▸ Problem requirements:
Rewrite every one of the rows below, replacing each occurrence of "legend" with "key" and keeping everything else the same.

Information supplied Block Start

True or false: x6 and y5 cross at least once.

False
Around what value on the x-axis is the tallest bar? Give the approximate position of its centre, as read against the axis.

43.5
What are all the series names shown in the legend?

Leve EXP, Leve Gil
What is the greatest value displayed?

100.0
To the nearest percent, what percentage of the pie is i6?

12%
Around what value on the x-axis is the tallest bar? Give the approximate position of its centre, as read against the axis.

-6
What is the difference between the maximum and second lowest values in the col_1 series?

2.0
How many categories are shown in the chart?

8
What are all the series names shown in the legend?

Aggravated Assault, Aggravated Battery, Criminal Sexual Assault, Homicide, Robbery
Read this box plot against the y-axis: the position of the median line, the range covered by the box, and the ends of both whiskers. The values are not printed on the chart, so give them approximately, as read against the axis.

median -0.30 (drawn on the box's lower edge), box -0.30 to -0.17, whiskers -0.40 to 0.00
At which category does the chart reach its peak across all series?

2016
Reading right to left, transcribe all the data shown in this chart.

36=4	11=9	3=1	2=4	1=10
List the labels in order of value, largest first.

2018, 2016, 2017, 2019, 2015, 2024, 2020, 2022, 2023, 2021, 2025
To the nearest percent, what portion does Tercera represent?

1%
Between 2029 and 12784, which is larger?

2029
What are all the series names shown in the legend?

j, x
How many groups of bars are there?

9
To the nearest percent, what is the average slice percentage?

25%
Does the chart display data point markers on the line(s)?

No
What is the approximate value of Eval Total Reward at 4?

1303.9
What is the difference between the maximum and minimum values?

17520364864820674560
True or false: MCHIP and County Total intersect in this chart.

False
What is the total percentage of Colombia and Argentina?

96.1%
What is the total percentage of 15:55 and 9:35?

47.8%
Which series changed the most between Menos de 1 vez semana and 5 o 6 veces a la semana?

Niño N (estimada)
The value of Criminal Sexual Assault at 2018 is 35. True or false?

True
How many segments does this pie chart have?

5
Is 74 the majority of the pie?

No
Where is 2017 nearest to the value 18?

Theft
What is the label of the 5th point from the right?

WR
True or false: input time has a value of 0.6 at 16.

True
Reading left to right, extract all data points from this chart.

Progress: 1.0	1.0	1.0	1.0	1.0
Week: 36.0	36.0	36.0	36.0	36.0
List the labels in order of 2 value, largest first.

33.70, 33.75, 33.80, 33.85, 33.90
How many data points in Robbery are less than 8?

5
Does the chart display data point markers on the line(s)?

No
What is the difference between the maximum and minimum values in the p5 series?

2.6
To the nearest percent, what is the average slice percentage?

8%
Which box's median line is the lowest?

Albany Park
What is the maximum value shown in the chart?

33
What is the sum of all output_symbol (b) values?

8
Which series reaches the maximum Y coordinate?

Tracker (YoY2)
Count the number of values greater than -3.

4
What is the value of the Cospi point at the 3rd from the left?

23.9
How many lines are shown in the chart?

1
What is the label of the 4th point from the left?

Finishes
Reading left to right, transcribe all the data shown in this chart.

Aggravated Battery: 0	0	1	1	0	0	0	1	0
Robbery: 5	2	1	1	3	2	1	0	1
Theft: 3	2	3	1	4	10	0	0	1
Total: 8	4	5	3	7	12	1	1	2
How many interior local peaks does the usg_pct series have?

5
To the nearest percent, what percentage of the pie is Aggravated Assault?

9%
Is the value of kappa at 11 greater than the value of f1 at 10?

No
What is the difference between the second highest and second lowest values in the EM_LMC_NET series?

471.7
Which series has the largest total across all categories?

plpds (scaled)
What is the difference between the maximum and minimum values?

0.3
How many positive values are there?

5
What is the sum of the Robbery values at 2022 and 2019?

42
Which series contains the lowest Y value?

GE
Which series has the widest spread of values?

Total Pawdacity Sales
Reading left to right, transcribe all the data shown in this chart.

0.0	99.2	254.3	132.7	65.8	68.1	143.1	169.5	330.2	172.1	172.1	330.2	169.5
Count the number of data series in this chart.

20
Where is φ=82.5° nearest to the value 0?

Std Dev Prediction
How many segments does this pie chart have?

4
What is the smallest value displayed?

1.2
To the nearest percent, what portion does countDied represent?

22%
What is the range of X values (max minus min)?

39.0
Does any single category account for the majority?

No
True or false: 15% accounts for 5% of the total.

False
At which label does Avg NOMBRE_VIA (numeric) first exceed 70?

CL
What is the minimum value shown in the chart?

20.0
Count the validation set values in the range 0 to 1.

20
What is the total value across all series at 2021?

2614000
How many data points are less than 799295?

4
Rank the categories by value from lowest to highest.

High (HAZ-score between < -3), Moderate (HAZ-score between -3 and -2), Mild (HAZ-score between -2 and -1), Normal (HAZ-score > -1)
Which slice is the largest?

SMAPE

Information supplied Block End

▸ Expected output:
True or false: x6 and y5 cross at least once.

False
Around what value on the x-axis is the tallest bar? Give the approximate position of its centre, as read against the axis.

43.5
What are all the series names shown in the key?

Leve EXP, Leve Gil
What is the greatest value displayed?

100.0
To the nearest percent, what percentage of the pie is i6?

12%
Around what value on the x-axis is the tallest bar? Give the approximate position of its centre, as read against the axis.

-6
What is the difference between the maximum and second lowest values in the col_1 series?

2.0
How many categories are shown in the chart?

8
What are all the series names shown in the key?

Aggravated Assault, Aggravated Battery, Criminal Sexual Assault, Homicide, Robbery
Read this box plot against the y-axis: the position of the median line, the range covered by the box, and the ends of both whiskers. The values are not printed on the chart, so give them approximately, as read against the axis.

median -0.30 (drawn on the box's lower edge), box -0.30 to -0.17, whiskers -0.40 to 0.00
At which category does the chart reach its peak across all series?

2016
Reading right to left, transcribe all the data shown in this chart.

36=4	11=9	3=1	2=4	1=10
List the labels in order of value, largest first.

2018, 2016, 2017, 2019, 2015, 2024, 2020, 2022, 2023, 2021, 2025
To the nearest percent, what portion does Tercera represent?

1%
Between 2029 and 12784, which is larger?

2029
What are all the series names shown in the key?

j, x
How many groups of bars are there?

9
To the nearest percent, what is the average slice percentage?

25%
Does the chart display data point markers on the line(s)?

No
What is the approximate value of Eval Total Reward at 4?

1303.9
What is the difference between the maximum and minimum values?

17520364864820674560
True or false: MCHIP and County Total intersect in this chart.

False
What is the total percentage of Colombia and Argentina?

96.1%
What is the total percentage of 15:55 and 9:35?

47.8%
Which series changed the most between Menos de 1 vez semana and 5 o 6 veces a la semana?

Niño N (estimada)
The value of Criminal Sexual Assault at 2018 is 35. True or false?

True
How many segments does this pie chart have?

5
Is 74 the majority of the pie?

No
Where is 2017 nearest to the value 18?

Theft
What is the label of the 5th point from the right?

WR
True or false: input time has a value of 0.6 at 16.

True
Reading left to right, extract all data points from this chart.

Progress: 1.0	1.0	1.0	1.0	1.0
Week: 36.0	36.0	36.0	36.0	36.0
List the labels in order of 2 value, largest first.

33.70, 33.75, 33.80, 33.85, 33.90
How many data points in Robbery are less than 8?

5
Does the chart display data point markers on the line(s)?

No
What is the difference between the maximum and minimum values in the p5 series?

2.6
To the nearest percent, what is the average slice percentage?

8%
Which box's median line is the lowest?

Albany Park
What is the maximum value shown in the chart?

33
What is the sum of all output_symbol (b) values?

8
Which series reaches the maximum Y coordinate?

Tracker (YoY2)
Count the number of values greater than -3.

4
What is the value of the Cospi point at the 3rd from the left?

23.9
How many lines are shown in the chart?

1
What is the label of the 4th point from the left?

Finishes
Reading left to right, transcribe all the data shown in this chart.

Aggravated Battery: 0	0	1	1	0	0	0	1	0
Robbery: 5	2	1	1	3	2	1	0	1
Theft: 3	2	3	1	4	10	0	0	1
Total: 8	4	5	3	7	12	1	1	2
How many interior local peaks does the usg_pct series have?

5
To the nearest percent, what percentage of the pie is Aggravated Assault?

9%
Is the value of kappa at 11 greater than the value of f1 at 10?

No
What is the difference between the second highest and second lowest values in the EM_LMC_NET series?

471.7
Which series has the largest total across all categories?

plpds (scaled)
What is the difference between the maximum and minimum values?

0.3
How many positive values are there?

5
What is the sum of the Robbery values at 2022 and 2019?

42
Which series contains the lowest Y value?

GE
Which series has the widest spread of values?

Total Pawdacity Sales
Reading left to right, transcribe all the data shown in this chart.

0.0	99.2	254.3	132.7	65.8	68.1	143.1	169.5	330.2	172.1	172.1	330.2	169.5
Count the number of data series in this chart.

20
Where is φ=82.5° nearest to the value 0?

Std Dev Prediction
How many segments does this pie chart have?

4
What is the smallest value displayed?

1.2
To the nearest percent, what portion does countDied represent?

22%
What is the range of X values (max minus min)?

39.0
Does any single category account for the majority?

No
True or false: 15% accounts for 5% of the total.

False
At which label does Avg NOMBRE_VIA (numeric) first exceed 70?

CL
What is the minimum value shown in the chart?

20.0
Count the validation set values in the range 0 to 1.

20
What is the total value across all series at 2021?

2614000
How many data points are less than 799295?

4
Rank the categories by value from lowest to highest.

High (HAZ-score between < -3), Moderate (HAZ-score between -3 and -2), Mild (HAZ-score between -2 and -1), Normal (HAZ-score > -1)
Which slice is the largest?

SMAPE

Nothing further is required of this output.